June 6, 2020

Decisions Still Pending on Chester Main Street Project

CHESTER— Main Street in the downtown village will be improved and reconstructed around the same time as two state funded bridge replacement projects, but decisions are still pending on the exact scope and cost of the town funded work on Main Street.

That was the message Wednesday as about 40 residents turned out at the Chester Meeting House for the first public information meeting held by the Main Street Committee, an 11-member group appointed by the board of selectmen last fall to coordinate the Main Street improvement project. Committee Chairman Michael Joplin and other members presented the latest information on the project. The committee recently conducted a mail-in survey to help gather opinions from residents on the extent of the town-funded project.

While noting the bridge replacements and the Main Street reconstruction are separate projects, Joplin said the goal is to begin the Main Street work around the same time as the bridge projects. Joplin said the state Department of Transportation will hold a public information meeting on the first project, replacement of the Water Street bridge, on Thursday Feb. 16 at the Chester Meeting House.

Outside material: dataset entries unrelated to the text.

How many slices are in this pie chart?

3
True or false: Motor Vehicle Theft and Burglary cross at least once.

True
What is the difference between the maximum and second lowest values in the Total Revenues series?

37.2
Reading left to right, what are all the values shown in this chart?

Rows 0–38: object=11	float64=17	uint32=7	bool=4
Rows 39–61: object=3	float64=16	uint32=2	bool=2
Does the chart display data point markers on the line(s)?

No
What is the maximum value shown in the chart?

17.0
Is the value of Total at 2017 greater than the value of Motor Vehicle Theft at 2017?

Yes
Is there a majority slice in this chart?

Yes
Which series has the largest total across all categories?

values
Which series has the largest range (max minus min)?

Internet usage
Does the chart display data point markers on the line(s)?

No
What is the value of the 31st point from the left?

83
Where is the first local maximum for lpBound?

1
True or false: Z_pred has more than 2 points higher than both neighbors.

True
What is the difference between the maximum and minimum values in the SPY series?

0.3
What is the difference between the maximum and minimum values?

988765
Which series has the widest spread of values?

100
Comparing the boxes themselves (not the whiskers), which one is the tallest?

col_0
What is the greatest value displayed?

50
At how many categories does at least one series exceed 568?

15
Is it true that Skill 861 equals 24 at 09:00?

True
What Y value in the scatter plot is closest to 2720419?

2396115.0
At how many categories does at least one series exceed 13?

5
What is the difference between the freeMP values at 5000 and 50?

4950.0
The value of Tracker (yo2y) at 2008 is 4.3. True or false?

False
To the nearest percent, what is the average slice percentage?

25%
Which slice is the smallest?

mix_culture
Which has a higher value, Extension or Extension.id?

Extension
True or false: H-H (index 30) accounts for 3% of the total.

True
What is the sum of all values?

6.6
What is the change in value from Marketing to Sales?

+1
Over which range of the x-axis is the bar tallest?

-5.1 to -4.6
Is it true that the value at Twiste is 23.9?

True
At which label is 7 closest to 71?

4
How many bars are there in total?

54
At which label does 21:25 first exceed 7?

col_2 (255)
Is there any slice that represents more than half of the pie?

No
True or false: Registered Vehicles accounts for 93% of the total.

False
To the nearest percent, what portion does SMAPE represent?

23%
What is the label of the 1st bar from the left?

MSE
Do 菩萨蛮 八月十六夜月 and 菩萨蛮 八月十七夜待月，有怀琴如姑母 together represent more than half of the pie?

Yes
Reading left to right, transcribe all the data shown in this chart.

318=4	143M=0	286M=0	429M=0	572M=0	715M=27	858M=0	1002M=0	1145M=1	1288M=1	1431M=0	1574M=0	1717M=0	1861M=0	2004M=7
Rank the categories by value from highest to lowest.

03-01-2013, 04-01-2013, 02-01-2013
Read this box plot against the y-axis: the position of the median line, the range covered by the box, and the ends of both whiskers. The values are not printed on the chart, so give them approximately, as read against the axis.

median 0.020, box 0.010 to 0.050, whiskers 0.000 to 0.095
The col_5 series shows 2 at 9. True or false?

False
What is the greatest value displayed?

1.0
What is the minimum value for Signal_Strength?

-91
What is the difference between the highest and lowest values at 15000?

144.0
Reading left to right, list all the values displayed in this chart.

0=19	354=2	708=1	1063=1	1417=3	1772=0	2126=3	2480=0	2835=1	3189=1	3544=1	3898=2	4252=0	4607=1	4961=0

Work on the Water Street bridge project is expected to begin this summer, with a temporary closing of Water Street expected to begin this fall. Replacement of the Main Street bridge over Pattaconk Brook is expected to begin in 2014.

Committee member Chuck Mueller said the committee and board of selectmen, along with the town as a whole, must decide on the extent of the Main Street reconstruction. Mueller said options include focusing on Main Street in the immediate downtown area, near the bridge and intersection with West Main Street (Route 148), or extending the improvements east on Main Street to the intersection with Route 154, and up sections of Water Street, and North Main Street to the location of the Norma Terrace Theatre.

Mueller said the town currently has $440,000 set aside for the project, including a state Small Town Economic Assistance Program (STEAP) grant. The cost of the project could be significantly higher depending on the extent of the improvements. Committee member Steve Tiezzi said the town could apply for additional state grants after the extent of the project is determined.

Residents at the meeting also discussed the option of relocating electric power lines underground, instead of overhead, for a portion of the project area. Joplin said relocating the power lines underground would cost at least $3 million.